**YOUR INSTRUCTIONS:** Switch "brown suede boot" to "brown leather boot" throughout all the records below and reproduce them with nothing else changed. Omit the pictures from your answer.

**Collected data entries:**
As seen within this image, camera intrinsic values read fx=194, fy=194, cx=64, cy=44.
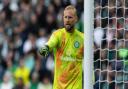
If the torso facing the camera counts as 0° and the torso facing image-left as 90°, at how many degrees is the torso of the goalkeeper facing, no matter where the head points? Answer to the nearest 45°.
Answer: approximately 0°
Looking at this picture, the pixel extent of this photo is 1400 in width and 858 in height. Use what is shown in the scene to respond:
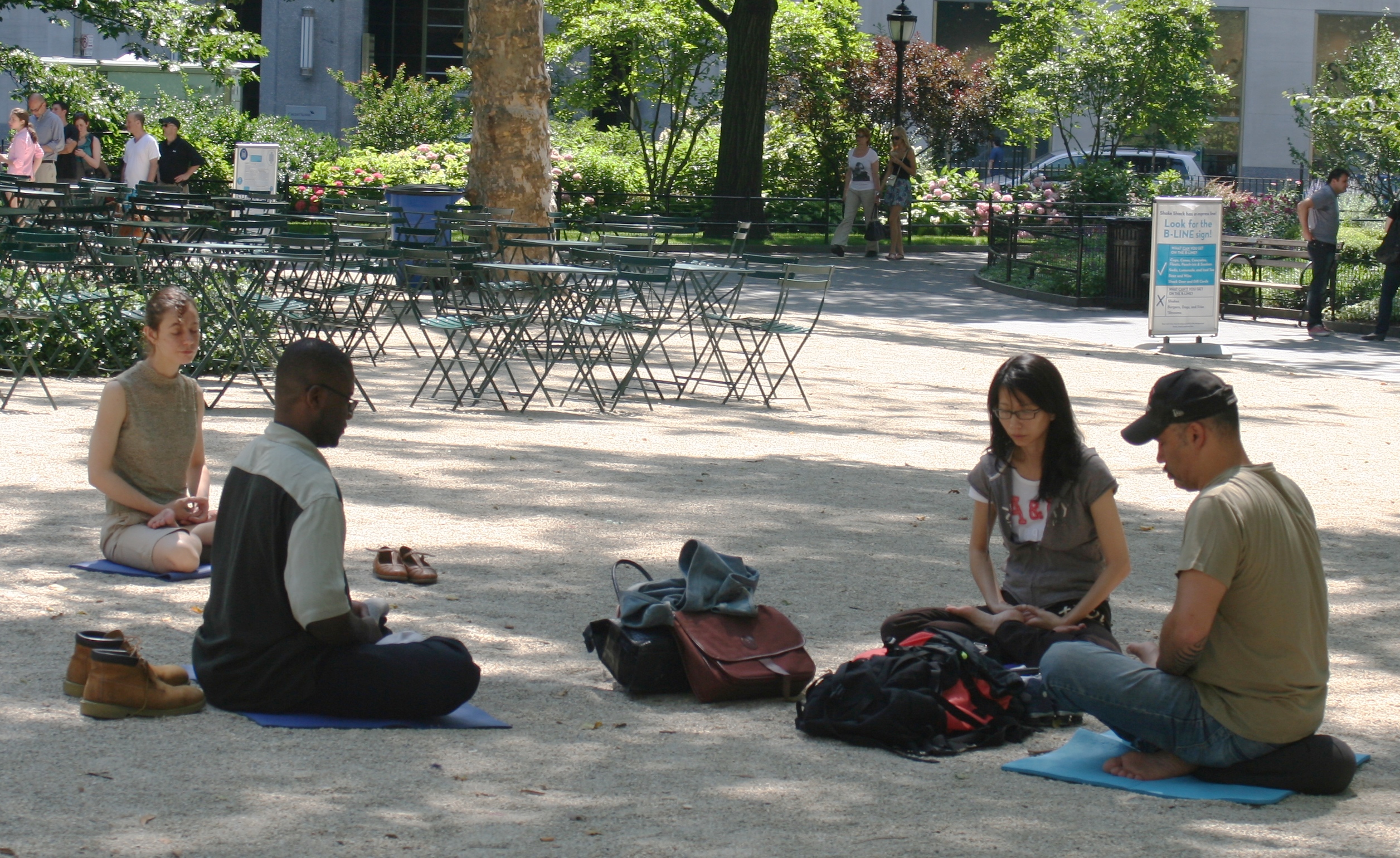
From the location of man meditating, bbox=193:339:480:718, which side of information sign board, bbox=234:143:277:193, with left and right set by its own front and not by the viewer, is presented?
front

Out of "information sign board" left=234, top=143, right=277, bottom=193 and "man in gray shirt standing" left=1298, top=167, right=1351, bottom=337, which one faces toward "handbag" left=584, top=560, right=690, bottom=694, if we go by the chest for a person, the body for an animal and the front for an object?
the information sign board

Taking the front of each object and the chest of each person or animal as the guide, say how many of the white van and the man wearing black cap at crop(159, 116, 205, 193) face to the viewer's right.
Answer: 0

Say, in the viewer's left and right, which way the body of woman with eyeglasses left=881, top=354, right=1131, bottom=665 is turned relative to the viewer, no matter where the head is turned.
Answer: facing the viewer and to the left of the viewer

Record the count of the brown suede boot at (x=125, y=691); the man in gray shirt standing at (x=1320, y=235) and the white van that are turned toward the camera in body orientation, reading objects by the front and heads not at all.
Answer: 0

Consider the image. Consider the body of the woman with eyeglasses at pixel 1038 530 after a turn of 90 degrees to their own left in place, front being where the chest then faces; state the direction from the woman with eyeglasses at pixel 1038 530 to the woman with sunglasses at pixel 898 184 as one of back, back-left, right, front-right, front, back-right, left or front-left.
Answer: back-left

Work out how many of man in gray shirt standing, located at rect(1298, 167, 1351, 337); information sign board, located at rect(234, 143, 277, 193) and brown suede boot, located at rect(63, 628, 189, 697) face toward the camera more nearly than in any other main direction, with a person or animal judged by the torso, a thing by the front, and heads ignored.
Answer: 1

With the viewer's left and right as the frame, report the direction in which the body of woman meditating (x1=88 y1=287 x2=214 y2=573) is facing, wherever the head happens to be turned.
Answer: facing the viewer and to the right of the viewer

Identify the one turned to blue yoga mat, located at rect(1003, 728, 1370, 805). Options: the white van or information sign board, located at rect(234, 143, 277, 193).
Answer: the information sign board

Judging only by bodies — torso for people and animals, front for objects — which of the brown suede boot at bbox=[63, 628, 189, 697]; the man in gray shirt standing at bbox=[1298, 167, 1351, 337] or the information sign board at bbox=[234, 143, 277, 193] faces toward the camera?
the information sign board

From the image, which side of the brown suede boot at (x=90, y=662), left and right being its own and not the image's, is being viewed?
right
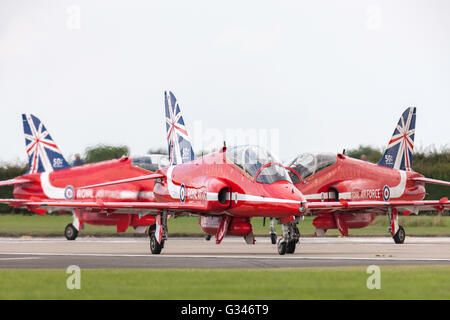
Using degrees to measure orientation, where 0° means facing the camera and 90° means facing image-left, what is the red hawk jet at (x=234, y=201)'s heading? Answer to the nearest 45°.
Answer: approximately 315°

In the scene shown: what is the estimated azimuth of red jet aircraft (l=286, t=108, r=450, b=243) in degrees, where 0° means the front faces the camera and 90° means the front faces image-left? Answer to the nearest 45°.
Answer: approximately 45°

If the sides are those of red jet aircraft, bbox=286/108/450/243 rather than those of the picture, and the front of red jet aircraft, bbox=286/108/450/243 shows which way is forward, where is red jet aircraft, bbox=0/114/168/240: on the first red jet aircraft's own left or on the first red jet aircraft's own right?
on the first red jet aircraft's own right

**WRITTEN SOLUTION:**
As seen within this image, camera intrinsic values read fx=194, fy=194, cx=64, cy=44.
If the torso facing the camera counts as 0° and the torso facing image-left as 90°, at how many degrees is the torso of the goalkeeper facing, no matter where the head points? Answer to the nearest 45°.
Answer: approximately 0°
Looking at this picture, the pixel extent of this photo is 1400 in width and 858 in height. Use what is shown in the scene to respond:
From the location of man meditating, bbox=193:339:480:718, which side of information sign board, bbox=234:143:277:193, with left and right set by its own front and not by the viewer, is presented?
front

Out of "information sign board" left=234, top=143, right=277, bottom=193 and "man in gray shirt standing" left=1298, top=167, right=1351, bottom=337, which one faces toward "handbag" left=584, top=560, right=690, bottom=694, if we go by the chest for a person, the body for an animal and the front for an object?
the information sign board

Taking the front of each object and the chest of each person or animal as the guide, say how many of the white van and the man wearing black cap at crop(159, 116, 205, 193) face to the viewer's right.
Answer: 0

Say, in the viewer's left and right, which way the body of woman with eyeglasses left=881, top=354, right=1131, bottom=665 is turned relative to the viewer, no matter where the head is turned.
Answer: facing the viewer and to the left of the viewer

Record the count of the brown leather boot at (x=125, y=691); the man in gray shirt standing at (x=1320, y=235) and the white van that are turned toward the camera in body orientation, reading objects by the front and heads not at all.
Answer: 0

Consider the image. Consider the body of the woman with eyeglasses at pixel 1038 530 after a turn of 90 degrees to their own left in place, front being where the chest then faces; state the direction from the woman with eyeglasses at pixel 1038 530 to the woman with sunglasses at pixel 898 184 as one of back, back-left, right, front-right, front, back-right, left or front-left.
Answer: back-left

Work out how many of man in gray shirt standing, located at rect(1298, 167, 1351, 337); information sign board, located at rect(234, 143, 277, 193) and brown leather boot, located at rect(63, 628, 189, 697) face toward the camera more nearly than in any other main direction, with a person or animal judged by the torso, a thing by the front, and heads ignored.
Answer: 1

With the viewer's left and right as the frame, report the direction in which the body of woman meditating (x1=88 y1=287 x2=214 y2=573) is facing, wherever the head happens to be turned.
Answer: facing the viewer and to the right of the viewer

Identify the one turned to blue yoga mat, located at rect(1003, 728, 1370, 805). Options: the white van or information sign board, located at rect(234, 143, 277, 193).
Answer: the information sign board

Judging only by bodies — torso for people and animals, front for objects — which of the brown leather boot at bbox=[63, 628, 189, 697]; the man in gray shirt standing at bbox=[1298, 167, 1351, 337] or the information sign board at bbox=[234, 143, 277, 193] faces toward the camera?
the information sign board

From the image, which side of the brown leather boot at (x=90, y=662), left and right being its own and not the image's, is being viewed?
right
Using degrees to measure orientation, where 0° means facing the camera and 90° means facing image-left, what is the red hawk jet at (x=234, y=201)'s heading? Answer to the nearest 45°.
Answer: approximately 315°

In the scene shown: what is the estimated azimuth of red jet aircraft (l=286, t=108, r=450, b=243) in degrees, where 0° means the front faces the camera and 90° means the front faces image-left? Answer to the nearest 45°.
Answer: approximately 45°

If the sides are those of red jet aircraft, bbox=286/108/450/243 rather than those of the picture, and the front of red jet aircraft, bbox=286/108/450/243 shows which way is forward, where is red jet aircraft, bbox=0/114/168/240: on the first red jet aircraft's own left or on the first red jet aircraft's own right?
on the first red jet aircraft's own right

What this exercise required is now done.